▶ Extract to read:
Start of Block

Well, let's do the cliff's notes version of things.
Last year I was given an engine, transmission, and transfer case out of a Jeep Gladiator we had engine swapped where I work. For some reason I looked at this thing and instantly thought race car. It's a 230 cubic inch single overhead cam inline six, backed up by a 3 speed manual transmission and 2 speed transfer case. The set was pulled out of a 1964 J-200 Gladiator, but the transmission wouldn't have been available in it and the engine had been out of the Gladiator and rebuilt at least once before.
The rear axle I pulled out of a scrapped 1965 Jeep Wagoneer that had been purchased for $300 in order to grab a bunch of trim panels and the radiator support to use in the Gladiator. Much later I realized that this also wasn't the axle that vehicle was delivered with as while being a Dana 44 which is right, it's the updated 30 spline version which wasn't available until the decade after that Wagoneer was made.
With a bunch of free junk now in my posession I set about trying to make a car around them. I haven't done any CAD work since college, so I relied on pencil and paper with rulers and a calculator. I looked at a lot of pictures of race cars from the 1920s and 30s with specific focus on the 1927 Delage and started doing some math.

End of Block

▶ Work instructions:
(1) Please copy the stretch of the race car build account from "Well, let's do" through "least once before." word for word.
(2) Answer these questions from the race car build account:
(a) What engine came with the transmission and transfer case?
(b) How much was paid for the scrapped 1965 Jeep Wagoneer?
(c) Which race car got specific focus when the writer looked at pictures?

▶ Provided material:
Start of Block

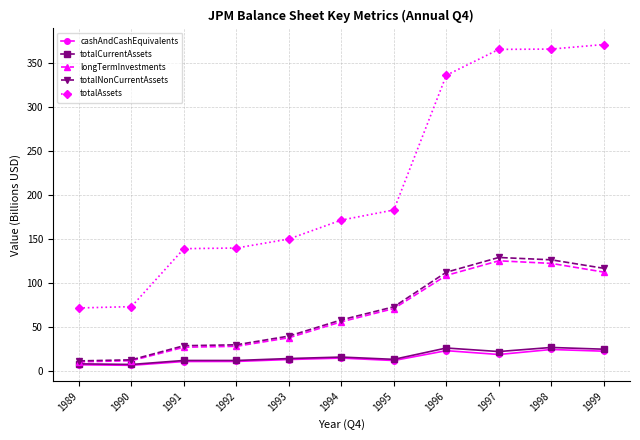

Where is totalNonCurrentAssets nearest to the value 70?

1995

End of Block

▶ Answers provided:
(1)
Well, let's do the cliff's notes version of things.
Last year I was given an engine, transmission, and transfer case out of a Jeep Gladiator we had engine swapped where I work. For some reason I looked at this thing and instantly thought race car. It's a 230 cubic inch single overhead cam inline six, backed up by a 3 speed manual transmission and 2 speed transfer case. The set was pulled out of a 1964 J-200 Gladiator, but the transmission wouldn't have been available in it and the engine had been out of the Gladiator and rebuilt at least once before.

(2)
(a) A 230 cubic inch single overhead cam inline six
(b) $300
(c) The 1927 Delage